Monday, June 25, 2007

"Sicko" and the Clinton Health Care Plan

Like Mike (see his post from yesterday), I thought that Michael Moore's new film "Sicko" was a fascinating and important piece of documentary film-making. The film is probably most important because it will almost certainly cause many people to stop limiting their thinking to what seems currently politically possible and to step back and ask Moore's bigger question: "Who are we?" Why have Americans accepted a situation in which not only do 1/6 of us have no health coverage at all but in which the rest of us glumly accept a completely broken system -- especially when that system demonstrably harms many people, and even more shockingly when a vastly better alternative is practiced in almost every modern country in the world?

The fundamental complaint that everyone could level against the movie, no matter one's political viewpoint, is that it is clearly impossible to give all of the issues a decent airing in 2 hours. Everyone, I suspect, will leave the movie thinking, "He should have said more about ____," with some viewers thinking that the missing elements would have strengthened Moore's endorsement of universal single-payer while others will be sure that Moore missed some things that are more important than anything that was included in the film and that would have fatally compromised his argument. I fall into the former category.

That said, there was one aspect of the movie that I thought was more an error of commission than omission. Having described how private health insurance plans had emerged in this country in the 1970's and 80's, Moore then surprised me by depicting the failed Clinton health care initiative of the early 1990's as a good idea that was destroyed by Republicans. This is surprising both because Moore has never seemed to be much of a Clinton fan (given his lefty populism versus the Clintons' "third way" policy centrism) and because the plan that Hillary Clinton's team proposed was a genuinely terrible idea. Moreover, it was terrible for precisely the reasons that the current system is terrible -- it was based on private, for-profit HMO's.

In what became their classic triangulation mode, the Clintons built their health care proposal by first unilaterally disarming, which in this case meant simply ruling out any thought of proposing a single-payer system. Having given away what had to be at least their best negotiating position, they then proposed a system based on what were in essence regional super-HMO's. The logic was, as always in health care debates, based on some seemingly plausible but ultimately misapplied notions about the power of competition to restrain price increases. The plan would have been a give-away to the health insurers in much the same way that the Medicare drug benefit of 2004 (that Moore rightly ridicules in his film) was a transfer of hundreds of billions of dollars to health care interests. While some might still want to defend the Clintons' political calculation, though probably far fewer -- if any -- would want to defend the actual proposal, I never would have imagined that Michael Moore would endorse it after all these years.

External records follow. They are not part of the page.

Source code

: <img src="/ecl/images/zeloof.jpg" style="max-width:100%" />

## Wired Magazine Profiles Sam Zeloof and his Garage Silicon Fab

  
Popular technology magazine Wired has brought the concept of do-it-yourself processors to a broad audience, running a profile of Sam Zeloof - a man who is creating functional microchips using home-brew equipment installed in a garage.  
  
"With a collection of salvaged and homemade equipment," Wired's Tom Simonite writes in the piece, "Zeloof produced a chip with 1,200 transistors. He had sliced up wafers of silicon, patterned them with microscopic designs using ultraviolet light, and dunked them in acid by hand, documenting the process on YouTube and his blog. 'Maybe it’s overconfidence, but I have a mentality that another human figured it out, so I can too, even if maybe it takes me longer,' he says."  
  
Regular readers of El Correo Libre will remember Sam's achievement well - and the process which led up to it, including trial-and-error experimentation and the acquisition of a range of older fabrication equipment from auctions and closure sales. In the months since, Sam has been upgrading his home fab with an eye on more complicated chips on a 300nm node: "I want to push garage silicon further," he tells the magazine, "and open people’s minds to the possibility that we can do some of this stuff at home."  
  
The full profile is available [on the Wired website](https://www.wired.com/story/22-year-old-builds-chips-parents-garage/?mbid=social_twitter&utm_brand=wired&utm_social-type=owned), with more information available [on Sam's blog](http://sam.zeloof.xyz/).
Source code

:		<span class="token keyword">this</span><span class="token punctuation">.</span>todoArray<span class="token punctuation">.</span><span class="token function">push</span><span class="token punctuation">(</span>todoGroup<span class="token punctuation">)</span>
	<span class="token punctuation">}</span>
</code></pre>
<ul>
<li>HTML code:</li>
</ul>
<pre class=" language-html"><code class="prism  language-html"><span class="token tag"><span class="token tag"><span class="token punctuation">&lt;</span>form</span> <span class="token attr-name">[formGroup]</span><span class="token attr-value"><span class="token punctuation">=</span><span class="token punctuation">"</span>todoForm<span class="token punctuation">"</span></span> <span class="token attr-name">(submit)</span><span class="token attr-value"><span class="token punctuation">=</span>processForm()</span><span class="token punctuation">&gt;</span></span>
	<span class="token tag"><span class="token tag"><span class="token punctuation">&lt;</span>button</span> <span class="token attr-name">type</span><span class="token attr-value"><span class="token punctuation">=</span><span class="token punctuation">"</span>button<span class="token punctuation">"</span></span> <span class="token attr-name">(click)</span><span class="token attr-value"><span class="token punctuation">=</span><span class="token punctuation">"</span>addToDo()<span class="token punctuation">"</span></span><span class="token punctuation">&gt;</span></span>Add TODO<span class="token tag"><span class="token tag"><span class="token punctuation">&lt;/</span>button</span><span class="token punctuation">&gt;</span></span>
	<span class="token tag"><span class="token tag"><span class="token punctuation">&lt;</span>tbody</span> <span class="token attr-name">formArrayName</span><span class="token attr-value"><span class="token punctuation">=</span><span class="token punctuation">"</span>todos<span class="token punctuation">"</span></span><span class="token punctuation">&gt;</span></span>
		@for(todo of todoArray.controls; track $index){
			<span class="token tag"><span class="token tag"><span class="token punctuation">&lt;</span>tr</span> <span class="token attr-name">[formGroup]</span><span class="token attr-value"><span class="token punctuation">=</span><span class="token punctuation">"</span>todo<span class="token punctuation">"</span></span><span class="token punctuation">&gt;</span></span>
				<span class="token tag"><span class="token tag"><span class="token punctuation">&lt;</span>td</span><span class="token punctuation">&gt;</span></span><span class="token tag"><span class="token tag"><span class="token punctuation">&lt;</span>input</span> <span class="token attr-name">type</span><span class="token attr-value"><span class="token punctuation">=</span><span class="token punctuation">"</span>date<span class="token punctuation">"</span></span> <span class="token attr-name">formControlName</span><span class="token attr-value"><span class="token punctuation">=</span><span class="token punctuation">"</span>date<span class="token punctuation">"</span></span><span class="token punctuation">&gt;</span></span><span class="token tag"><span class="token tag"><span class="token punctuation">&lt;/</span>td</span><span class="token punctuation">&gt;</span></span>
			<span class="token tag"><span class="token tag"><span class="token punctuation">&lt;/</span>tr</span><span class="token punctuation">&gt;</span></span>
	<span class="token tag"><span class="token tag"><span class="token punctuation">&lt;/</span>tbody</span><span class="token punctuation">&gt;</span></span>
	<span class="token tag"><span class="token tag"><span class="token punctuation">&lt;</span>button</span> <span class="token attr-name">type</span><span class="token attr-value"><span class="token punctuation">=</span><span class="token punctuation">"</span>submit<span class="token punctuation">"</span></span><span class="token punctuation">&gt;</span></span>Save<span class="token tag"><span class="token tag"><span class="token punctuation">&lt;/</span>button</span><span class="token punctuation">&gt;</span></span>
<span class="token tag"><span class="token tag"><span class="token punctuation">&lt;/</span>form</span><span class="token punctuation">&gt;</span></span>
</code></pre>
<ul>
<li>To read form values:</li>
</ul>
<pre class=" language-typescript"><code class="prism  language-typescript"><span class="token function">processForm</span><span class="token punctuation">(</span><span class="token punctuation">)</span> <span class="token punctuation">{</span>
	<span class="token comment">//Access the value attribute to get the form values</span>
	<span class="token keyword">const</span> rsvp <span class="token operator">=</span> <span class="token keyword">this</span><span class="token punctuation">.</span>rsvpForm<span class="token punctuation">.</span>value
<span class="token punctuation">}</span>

That is only a minor error in any otherwise ambitious and important documentary, but it is surprising given that Moore's greatest contribution to this debate is his attempt to jolt us out of our current political constraints. The Clinton health plan, like so much of both Clintons' political strategizing, took for granted the constraints of the political debate, reinforced rather than challenged those constraints, and ultimately made them worse.